Of course, as institutions emerging from the worst of the credit crisis, the banks have little more than that in common. Famous for flogging mortgages worth 125% of a property's value, Newcastle-based Northern Rock was caught with its pants down when the wholesale markets it relied on to fund those loans froze in 2007. With unemployment rising and house prices still on the wane, the bank's impairment charges for soured loans tripled, to $1 billion in the first half of this year vs. the same period in 2008. Just as worrying: a shade under 4% of its home loans were more than three months in arrears, the company said Tuesday. (The average across Britain's banks is 2.4%.) Plans to split the bank into its "good" and "bad" halves — savers' deposits and new lending in the former, existing loans in the latter, as a prelude to reprivatization — still await the E.U.'s stamp of approval.

While there's no such trouble at HSBC or Barclays, Monday's interim results presented challenges of a different kind. Both lenders leaned heavily on lucrative investment-banking units to soften the blow from bad debts in the commercial or retail arms of the groups. Owing in part to its purchase last fall of Lehman Brothers' U.S. operations, profits at Barclays Capital doubled in the first half of the year, to $1.7 billion. The group's charges for bad debt, meanwhile, leaped by a similar rate, to some $7.7 billion. Vital to the bank in coming years: reducing its reliance on highly cyclical investment banking by boosting the share of income from commercial and retail operations.

In their efforts to expand, going without government bailouts during the depths of the crisis last fall won't have done either bank's prospects any harm.

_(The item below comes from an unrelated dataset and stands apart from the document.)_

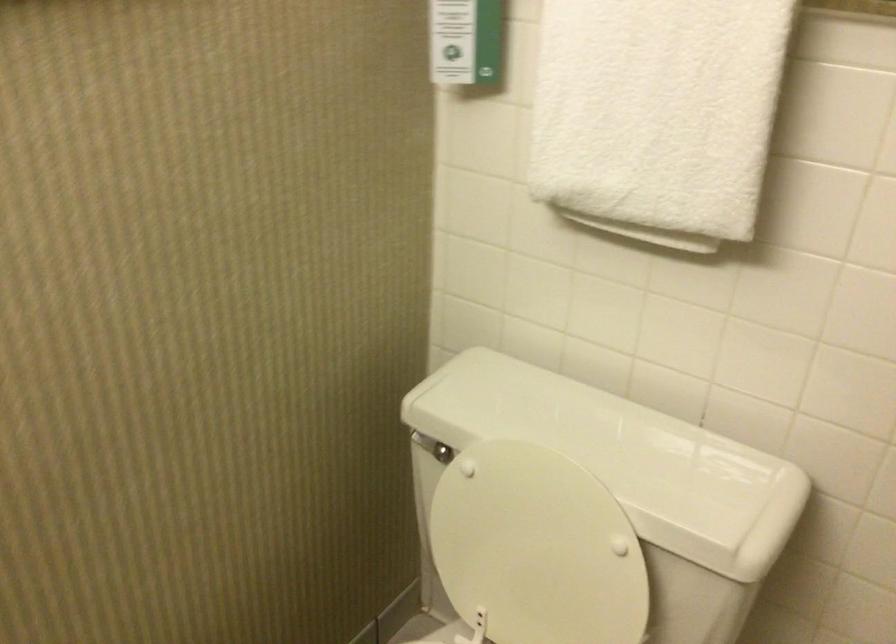
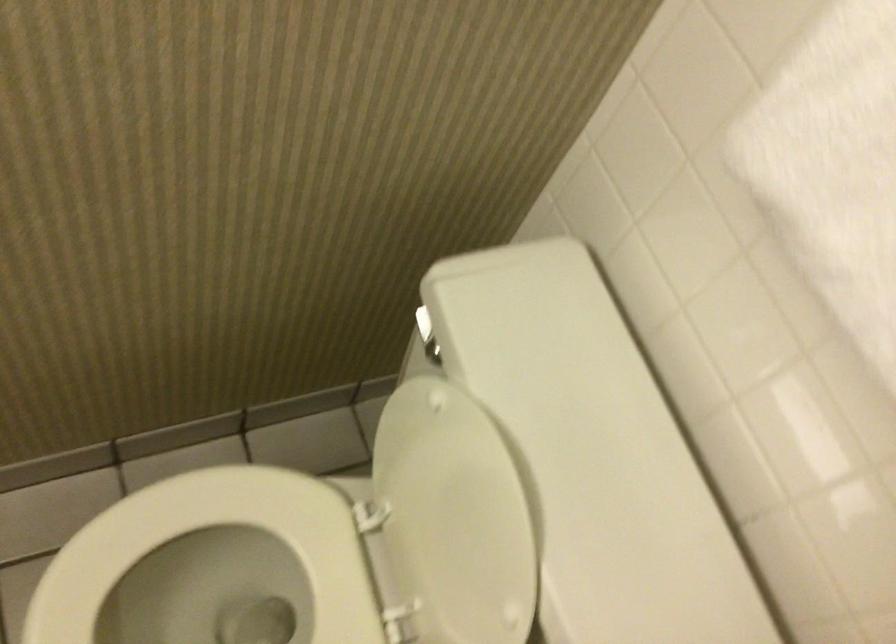
Find the pixel in the second image that matches (x=536, y=540) in the first image.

While Barclays and HSBC have both benefited from taxpayer loans or guarantees — part of a $2 trillion package of state and central-bank aid doled out to Britain's lenders — both "have worked hard on their balance sheets," says Simon Maughan, a banking analyst at MF Global brokerage in London. Having tapped Middle East investors last year in an effort to bolster its capital base, Barclays agreed in June to sell the investment unit BGI to U.S. fund manager BlackRock for $13 billion. HSBC, for its part, pulled in close to $18 billion in a bumper-rights issue in April. The result: "Survival is no longer the issue" for these banks, says Maughan. "Growth can be once again."

For others, meanwhile, the prospects may not be so bright. Impairments at Lloyds rose to $22.8 billion in the first half, the company said Wednesday, thanks largely to its acquisition in January of HBOS, the troubled U.K. lender heavily exposed to Britain's declining property market. Still, you can't fault Lloyds' optimism. The bank, in which the government has a 43% stake, predicted "high single-digit income growth" within two years. Analysts expect a steep hike in provisions for bad loans when Royal Bank of Scotland (RBS), Britain's largest taxpayer-funded lender, unveils first-half results later this week. After falling to a $40 billion loss last year, the largest in U.K. corporate history, RBS — more than two-thirds of it in government hands — should at least break even this time around, Maughan reckons. At the very least, it will be another report of improvement.